Of course, when we said “former wool and beer town” we were talking about the past farming and manufacture of the items in question. Abingdon’s still a beer and wool town; but now it’s state-subsidised swilling of the former, and the devouring (between pittas) and/or shagging (between sheets) of the latter. Talking of sheep, Abingdon pub gardens alternate between open-air brothels in Winter, and ****-Kindergartens in Summer (“Wayne! Get here! Take this Vimto to Kylie and get her off the Aunt Sally target!”).

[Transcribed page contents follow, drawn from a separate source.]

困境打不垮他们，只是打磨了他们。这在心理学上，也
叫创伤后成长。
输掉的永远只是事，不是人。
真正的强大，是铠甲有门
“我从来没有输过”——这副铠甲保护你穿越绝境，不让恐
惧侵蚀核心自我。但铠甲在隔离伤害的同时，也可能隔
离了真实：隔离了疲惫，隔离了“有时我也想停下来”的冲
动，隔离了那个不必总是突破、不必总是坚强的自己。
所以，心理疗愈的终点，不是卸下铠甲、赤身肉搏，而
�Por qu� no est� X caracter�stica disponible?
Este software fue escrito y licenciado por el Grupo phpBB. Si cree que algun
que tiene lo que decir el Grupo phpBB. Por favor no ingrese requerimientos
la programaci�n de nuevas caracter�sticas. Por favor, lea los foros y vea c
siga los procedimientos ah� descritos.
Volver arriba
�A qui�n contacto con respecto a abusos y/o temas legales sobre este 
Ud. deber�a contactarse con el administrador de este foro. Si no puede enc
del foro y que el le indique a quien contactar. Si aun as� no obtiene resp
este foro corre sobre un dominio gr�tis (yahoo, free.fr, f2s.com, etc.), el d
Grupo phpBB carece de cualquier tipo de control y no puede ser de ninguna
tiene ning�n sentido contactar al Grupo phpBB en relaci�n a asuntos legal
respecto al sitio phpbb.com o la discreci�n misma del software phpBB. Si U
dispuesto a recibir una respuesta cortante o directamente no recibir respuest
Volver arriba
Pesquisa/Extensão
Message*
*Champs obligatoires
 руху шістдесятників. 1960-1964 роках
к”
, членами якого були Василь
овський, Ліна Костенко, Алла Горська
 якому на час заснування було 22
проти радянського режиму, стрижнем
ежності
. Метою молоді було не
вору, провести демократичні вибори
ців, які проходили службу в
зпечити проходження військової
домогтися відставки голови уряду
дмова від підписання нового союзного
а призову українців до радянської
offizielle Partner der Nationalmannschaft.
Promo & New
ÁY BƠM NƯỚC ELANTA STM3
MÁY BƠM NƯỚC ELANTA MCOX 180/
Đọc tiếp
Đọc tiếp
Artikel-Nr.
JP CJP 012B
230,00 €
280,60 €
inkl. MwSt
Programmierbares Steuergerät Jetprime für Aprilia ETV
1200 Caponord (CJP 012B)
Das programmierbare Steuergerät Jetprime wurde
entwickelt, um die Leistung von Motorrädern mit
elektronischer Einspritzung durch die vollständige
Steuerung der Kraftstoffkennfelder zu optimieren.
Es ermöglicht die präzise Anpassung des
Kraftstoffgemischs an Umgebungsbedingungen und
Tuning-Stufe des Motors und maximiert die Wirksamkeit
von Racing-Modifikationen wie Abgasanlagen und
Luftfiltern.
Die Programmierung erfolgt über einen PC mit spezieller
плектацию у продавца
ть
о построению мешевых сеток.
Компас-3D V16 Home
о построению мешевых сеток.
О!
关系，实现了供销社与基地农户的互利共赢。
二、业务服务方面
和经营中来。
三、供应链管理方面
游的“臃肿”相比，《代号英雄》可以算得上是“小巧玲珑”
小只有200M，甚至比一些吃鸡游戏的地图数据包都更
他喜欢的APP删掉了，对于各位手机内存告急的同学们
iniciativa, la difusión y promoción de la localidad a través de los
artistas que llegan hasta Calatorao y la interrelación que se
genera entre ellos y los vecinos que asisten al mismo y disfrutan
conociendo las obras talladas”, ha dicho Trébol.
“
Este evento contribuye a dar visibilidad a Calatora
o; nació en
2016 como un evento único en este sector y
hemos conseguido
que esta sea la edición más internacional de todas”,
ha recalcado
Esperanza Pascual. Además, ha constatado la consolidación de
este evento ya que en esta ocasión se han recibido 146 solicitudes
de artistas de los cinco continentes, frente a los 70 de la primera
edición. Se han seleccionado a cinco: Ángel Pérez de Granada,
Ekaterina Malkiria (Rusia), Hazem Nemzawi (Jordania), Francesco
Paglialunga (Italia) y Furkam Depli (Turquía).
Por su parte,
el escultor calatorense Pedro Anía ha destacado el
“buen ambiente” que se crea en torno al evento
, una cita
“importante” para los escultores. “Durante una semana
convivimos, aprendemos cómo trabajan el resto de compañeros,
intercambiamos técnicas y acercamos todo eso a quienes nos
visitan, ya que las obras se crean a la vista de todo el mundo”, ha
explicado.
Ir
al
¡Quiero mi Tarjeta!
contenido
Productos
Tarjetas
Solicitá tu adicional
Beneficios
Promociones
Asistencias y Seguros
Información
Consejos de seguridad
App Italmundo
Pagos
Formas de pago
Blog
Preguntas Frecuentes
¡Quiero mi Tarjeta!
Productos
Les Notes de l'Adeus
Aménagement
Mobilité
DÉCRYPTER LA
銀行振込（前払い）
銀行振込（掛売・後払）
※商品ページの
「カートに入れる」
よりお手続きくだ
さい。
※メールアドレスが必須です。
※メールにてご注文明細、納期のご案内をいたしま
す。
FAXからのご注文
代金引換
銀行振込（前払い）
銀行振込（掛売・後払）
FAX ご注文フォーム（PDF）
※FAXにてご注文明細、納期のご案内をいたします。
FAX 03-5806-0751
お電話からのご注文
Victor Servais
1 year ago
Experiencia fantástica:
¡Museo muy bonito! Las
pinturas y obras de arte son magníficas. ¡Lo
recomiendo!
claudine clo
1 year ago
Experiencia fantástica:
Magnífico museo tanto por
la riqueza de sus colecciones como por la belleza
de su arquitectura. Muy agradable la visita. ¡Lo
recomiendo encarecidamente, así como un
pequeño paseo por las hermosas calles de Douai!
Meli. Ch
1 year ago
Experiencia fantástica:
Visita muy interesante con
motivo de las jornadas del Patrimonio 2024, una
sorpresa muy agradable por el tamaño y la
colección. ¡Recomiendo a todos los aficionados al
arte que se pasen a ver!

But for all-year-round “sam-ink to do, innit” you have to get to the other end of that east-west Line of Thickest Resistance by which we entered the place at the start. Over on the east side of town, you’ll find Destination ****: “Sticky’s”! This is the way non-regulars refer to Stratton’s (the same way that Transylvanian villagers might speak indirectly of the “castle to avoid” up in their hills, thus avoiding the D-word). Stratton’s is where you go in Abingdon if you need to park your Chavmobile in order to urinate, fornicate, defecate or “dance” – all four often performed simultaneously in this dimmest of dives with, strangely, the tinniest, most distorted of PA systems (or perhaps it’s not so strange, given the vehicular systems they have to compete with, before and after). The place was rechristened, as we said, for the Stickiness of its floors by the non-regulars, the few Abingdonian Non-***** who wouldn’t be seen dead in there; or rather, they probably would have their deaths witnessed if they ventured in.
Not a town for minorities, then. As we leave the place, perhaps we should reflect how the true modern-day “Abingdon Minority” conforms to a despised stereotype of today. If you dare to drive through slowly – and even open your eyes – you just may spot that there is, living quietly amongst the dominant primates, a small, persecuted group of Abingdonians distinguished from the herd by the following “strange” and well-despised habits: marrying; driving whilst licensed; using the litter-bins provided; listening to music at home; covering the midriff (female) / forearms (male) in the cold outdoors; paying the council tax; parking in designated areas (as opposed to the double yellows the ***** tend to wait on whilst they pop in for their chips/to sign on/to chose an eternity ring from H Samuel); refraining from child-bearing until attaining a double-figure age-group; having a waist; going an hour without texting; not using “text” as a verb; programming without VideoPlus; engaging in conversation that extends beyond reality television, gangsters and ****; and encouraging your own and (gasp) others’ children to communicate, not just with words rather than gestures or blows (or by pointing at the Argos catalogue), but also at a decibel level that occasionally dips below that of a chimp with a megaphone. Such behaviour, and many examples like it, will have you labelled a “paediatrician *******” and surrounded by a lynch-mob within five seconds – so Welcome to Abingdon and “Yew take care now!”